Gloria Alcorta fue una original narradora de climas inquietantes
"¡Hija, tienes la cabeza del David de Miguel Angel!", exclamó Rafael Alberti, en un atardecer porteño de fines de los años 40, al ver entrar a Gloria Alcorta en una sala de exposiciones, con el pelo rubio, corto y rizado. Gloria estaba acostumbrada a la admiración, pero este elogio la halagó especialmente.
Con su figura esbelta, los espléndidos ojos color turquesa, los rasgos patricios nítidamente cincelados, llamaba la atención en cualquier lugar donde apareciera, sin hacer nada para provocarla. Al contrario, siempre vestía con la refinada sobriedad de quien sabe, por linaje y por educación, que menos es más. Pero era dueña de una virtud intangible: el encanto personal, la seducción de una hermosa sonrisa, el ingenio en el comentario agudo, la gracia de una conversación que prodigaba inteligencia y curiosidad.
Gloria Alcorta, que murió el sábado último, había nacido en Bayona, en el País Vasco francés, el 30 de septiembre de 1915. Fue la hija menor del doctor Rodolfo Alcorta (hijo de Amancio, el ministro de Relaciones Exteriores de Luis Sáenz Peña, Juárez Celman y Roca, y nieto del otro Amancio, el músico) y de Rosa Mansilla y Godoy, considerada la mujer más hermosa de su tiempo, nieta de Agustina Rosas de Mansilla (otra belleza legendaria, hermana de Juan Manuel, el Restaurador), y madre del Lucio V. de Una excursión a los indios ranqueles y las Causeries de los jueves.
Estos datos familiares apuntan a caracterizar a Gloria Alcorta como la heredera de una tradición argentina de cosmopolitismo unido a un profundo sentimiento de pertenencia a la tierra.
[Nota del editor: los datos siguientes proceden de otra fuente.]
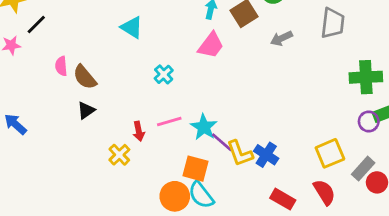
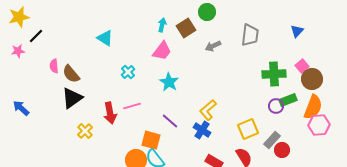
black triangle: (86, 110) -> (72, 98), size x1.6
cyan star: (204, 127) -> (169, 82), moved
red arrow: (139, 131) -> (110, 113), size x1.5
yellow L-shape: (240, 153) -> (208, 110), moved, turned 70
yellow cross: (119, 155) -> (85, 131), moved

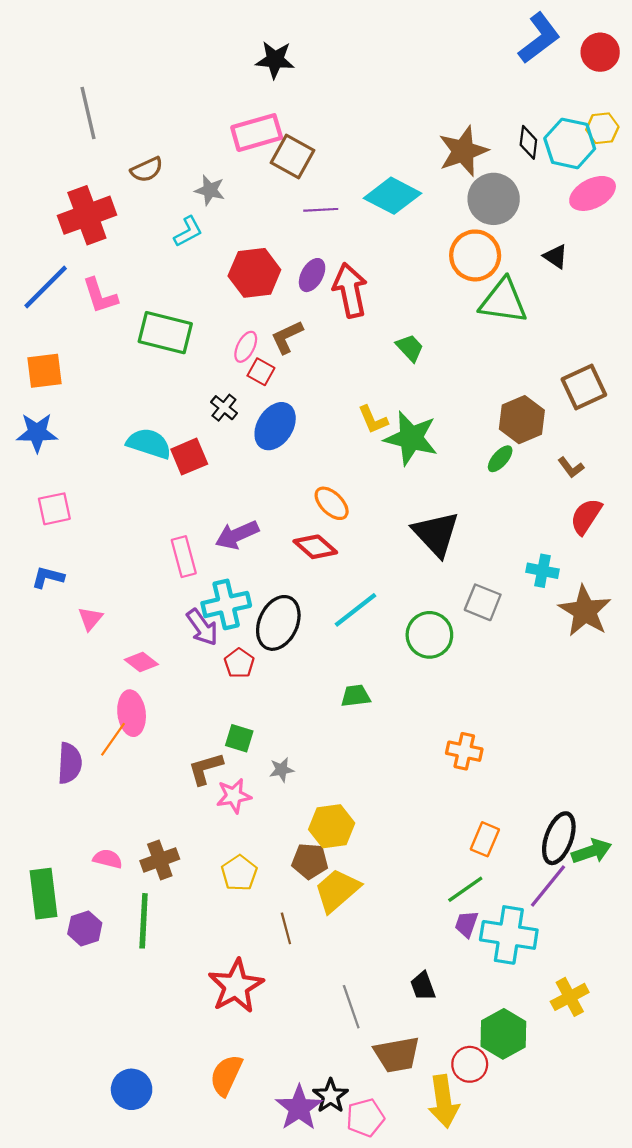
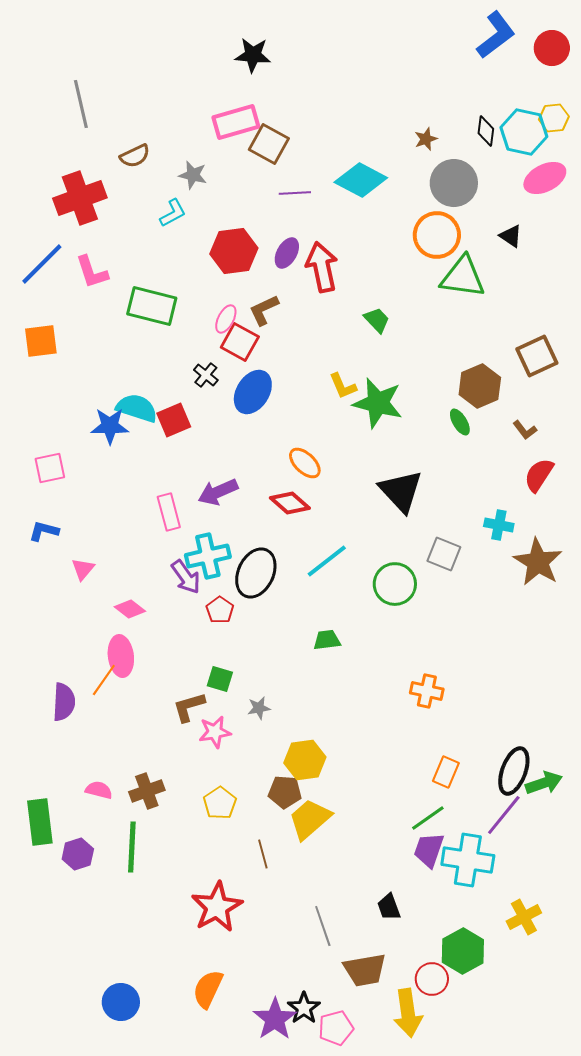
brown star: (463, 151) -> (426, 139), size x0.5
red square: (261, 372) -> (240, 342), size x1.5
blue star: (37, 433) -> (110, 426), moved
green ellipse: (500, 459) -> (460, 422), turned -72
purple trapezoid: (466, 924) -> (429, 850), size x1.4

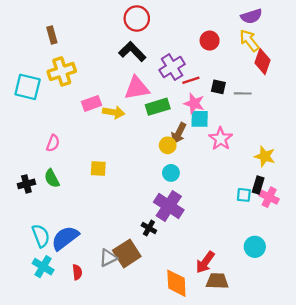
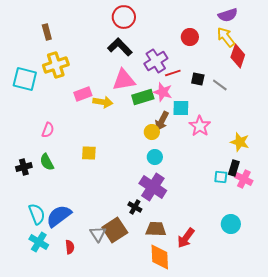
gray line: (243, 93) -> (220, 85), turned 35
pink star: (194, 103) -> (163, 92), moved
gray triangle: (108, 258) -> (98, 234), turned -36
brown trapezoid: (217, 281) -> (156, 229), moved

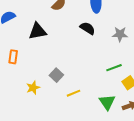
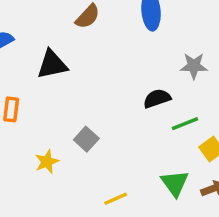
black semicircle: (87, 28) -> (157, 98), moved, turned -49
yellow line: (73, 93) -> (116, 199), moved

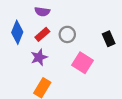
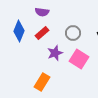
gray circle: (67, 34) -> (73, 33), moved
purple star: (39, 57) -> (55, 53), moved

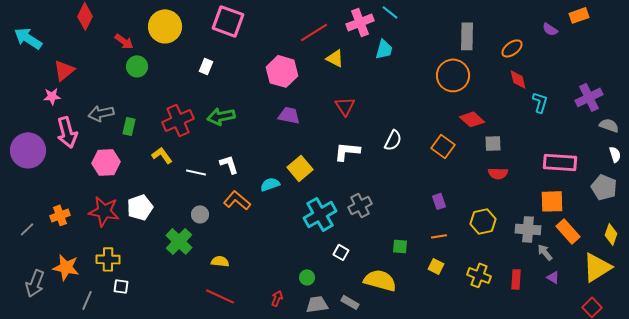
"Me bautizaron Gloria Rosa Francia, ¿te das cuenta? ¡Qué horror!", se reía Gloria al comenzar la evocación de una infancia que no fue fácil.
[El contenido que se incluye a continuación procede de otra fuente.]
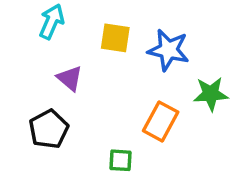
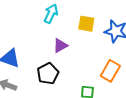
purple triangle: (70, 78) -> (60, 46), turned 49

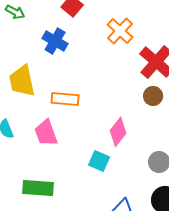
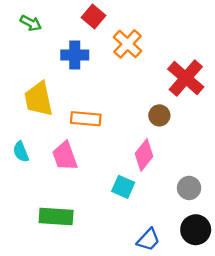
orange cross: (120, 31) -> (128, 44), moved
blue cross: (55, 41) -> (75, 55), turned -30
brown circle: (153, 96) -> (159, 115), moved

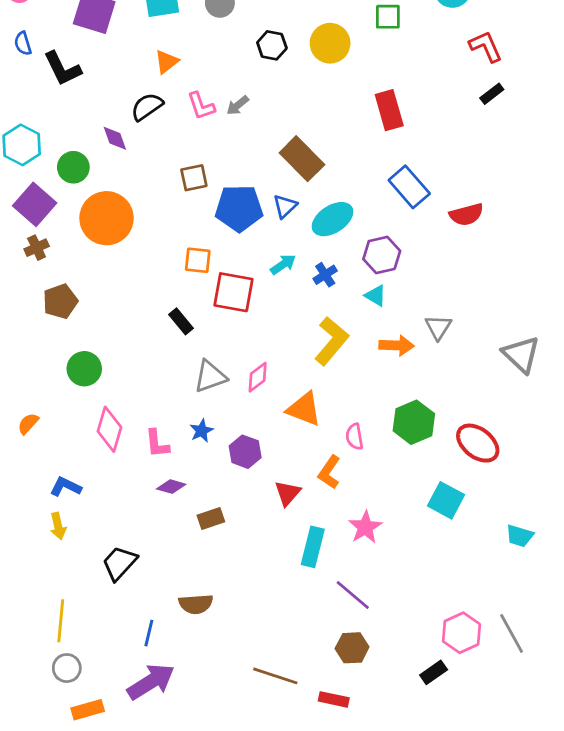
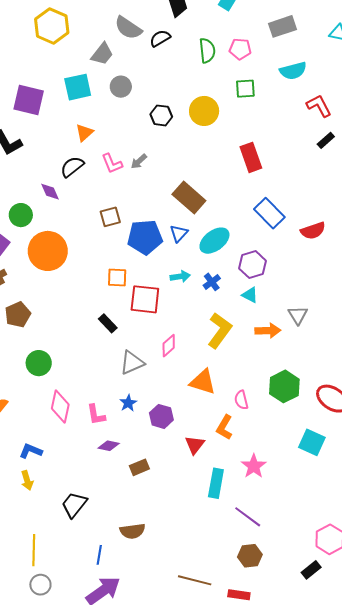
cyan arrow: (283, 264) -> (180, 276), turned 30
pink diamond: (258, 377) -> (169, 346), moved

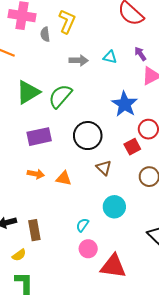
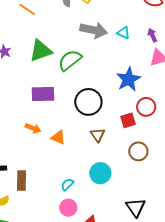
gray arrow: (79, 60) -> (94, 30), size x1.5

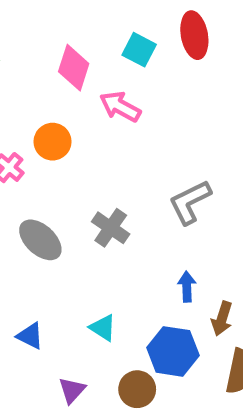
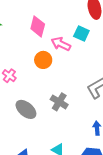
cyan square: (139, 50) -> (81, 33), moved
orange circle: (53, 142) -> (43, 60), moved

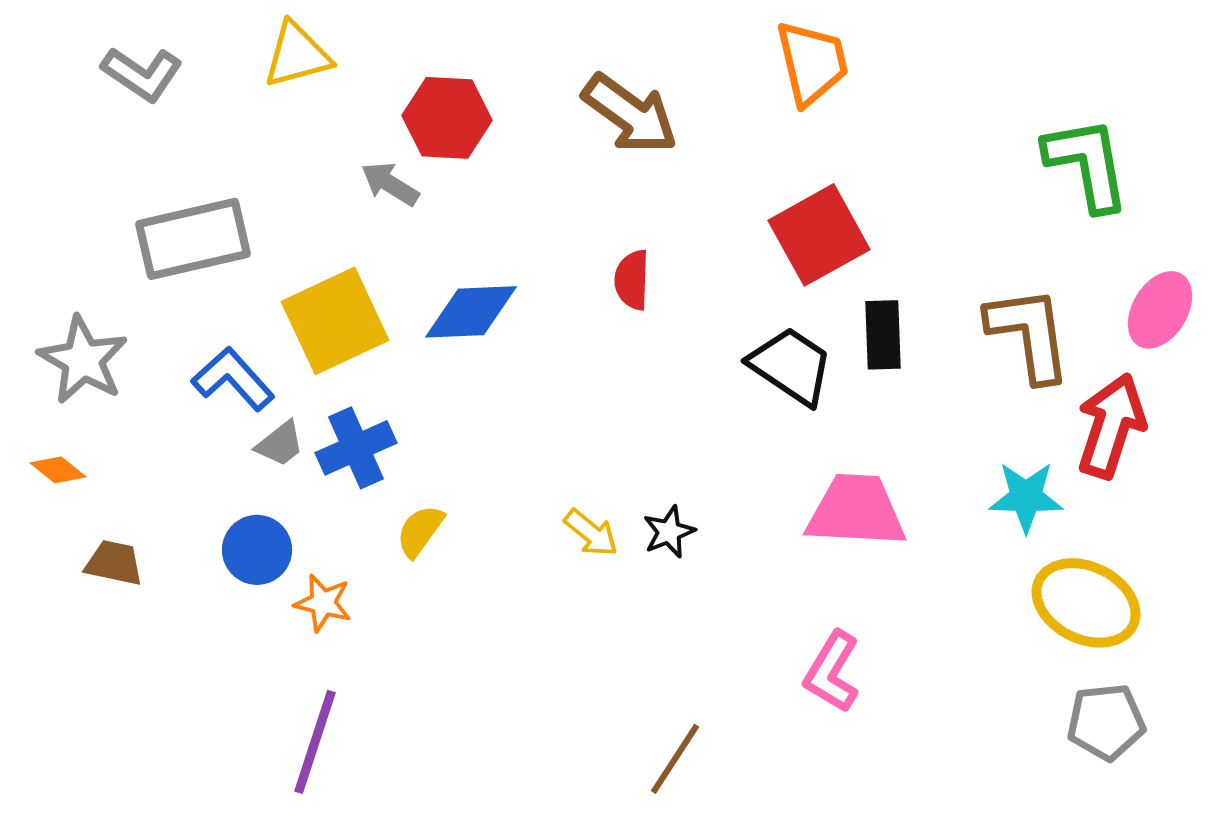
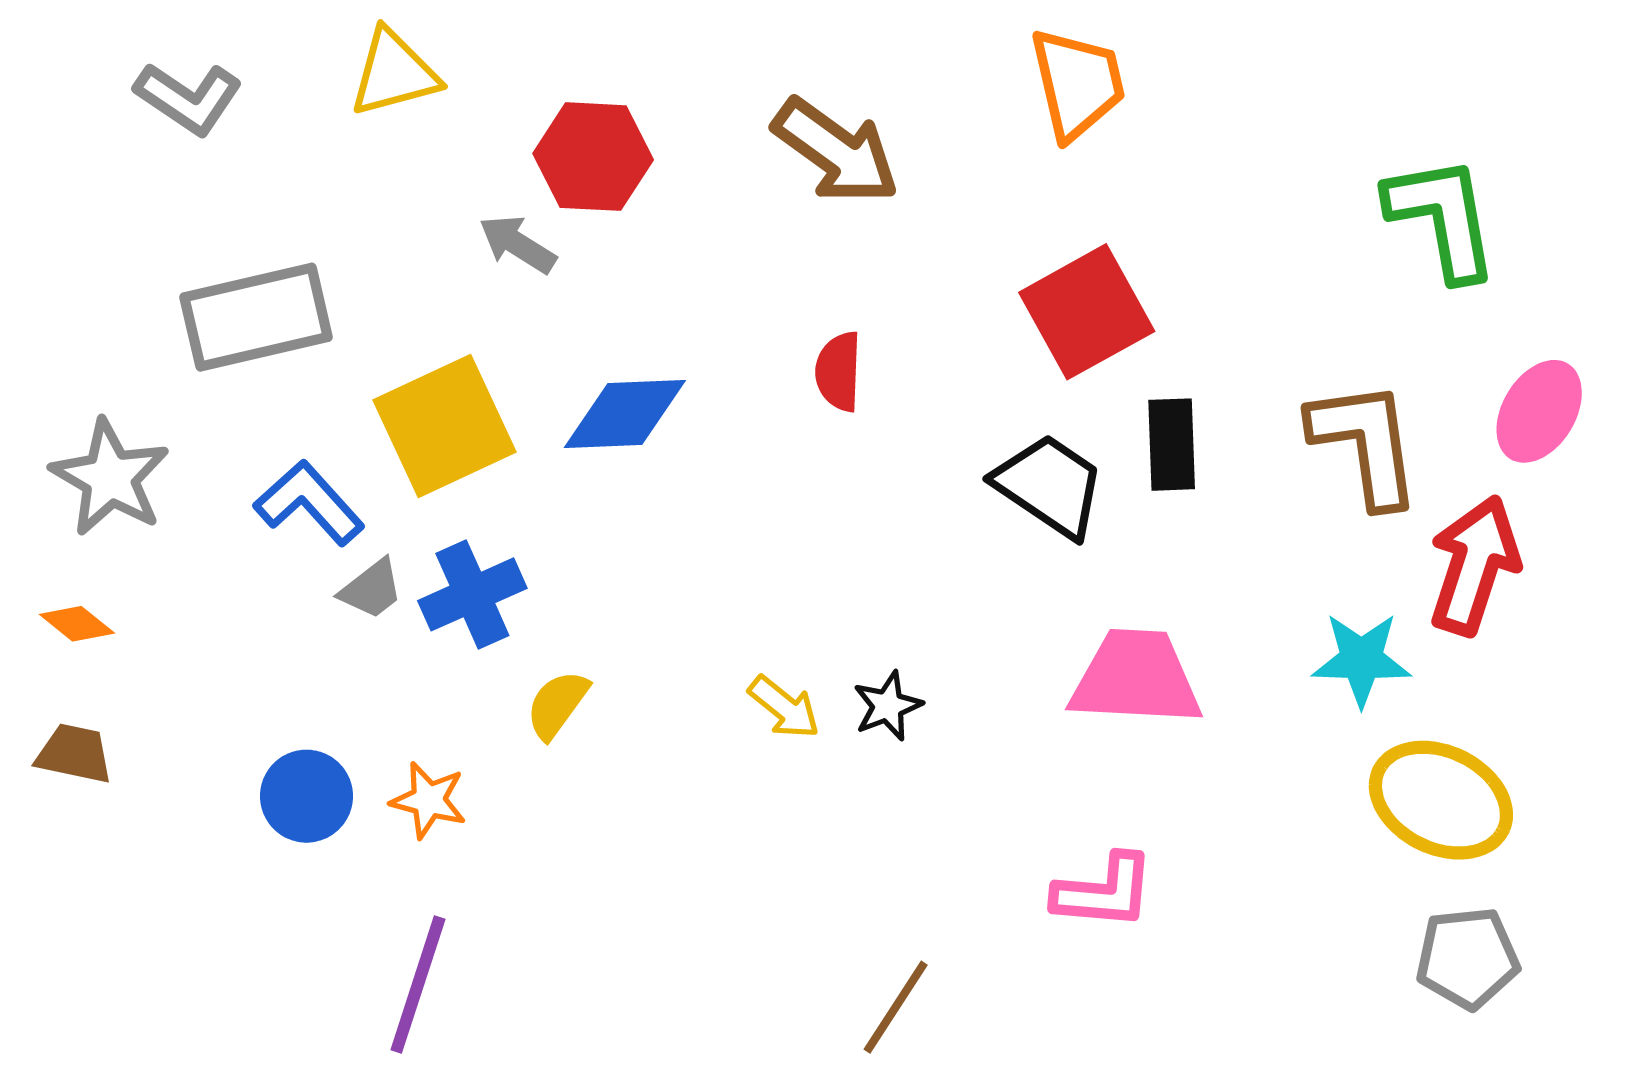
blue circle: (257, 550) -> (306, 796), moved
brown trapezoid: (114, 563) -> (74, 754), moved
pink L-shape: (832, 672) -> (1104, 892), turned -116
Su madre murió cuando ella ingresaba apenas en la adolescencia, y quedó al cuidado de su hermana mayor, Noemí, casada con el conde italiano Marone di Cinzano.
Los Cinzano vivían en Milán, en un palazzo donde también residía "un muchacho joven, muy buenmozo y elegante, al cual me habían prevenido que me guardara de acercarme, ni de mirarlo siquiera, tal era su fama sulfurosa? Era Luchino Visconti".
Cuando ella tenía unos cinco años, su padre, encargado por el presidente Alvear de gestionar el monumento ecuestre de su abuelo, el general Carlos María de Alvear, la llevaba al taller del escultor Antoine Bourdelle, donde la pequeña "jugaba con la arcilla, haciendo muñequitos y cabezas, imitando a Bourdelle, que me alzaba en brazos, muerto de risa".
De ahí le vino la vocación por la escultura, a la que dedicó varios años de su juventud.
En París se casó, muy joven, con su compatriota Alberto Girondo Uriburu (hermano de Oliverio, el poeta), con quien tuvo tres hijos. En Buenos Aires publicó su primer libro, La prison de l´enfant , que prologó Jorge Luis Borges, al que siguieron, entre otros, los poemas de Visages , los bellísimos cuentos de El Hotel de la Luna y otras imposturas , y alguna obra de teatro.
Imaginativa y original, certera evocadora de atmósferas inquietantes, la poesía no abandona su prosa, sin invadirla. Radicada largos años en París, aquí se la fue olvidando, pero allá gozaba aún de prestigio. Agotaría este espacio la mención de sus amistades célebres: Cocteau, Picasso, Camus, Kundera, Semprún, Max Jacob?
Nunca se decidió, sin embargo, a escribir sus memorias, que hubieran sido testimonio precioso de toda una época de la cultura occidental. Hubo varios intentos, pero ella siempre les ponía fin argumentando: "¿A quién le importan esas cosas?".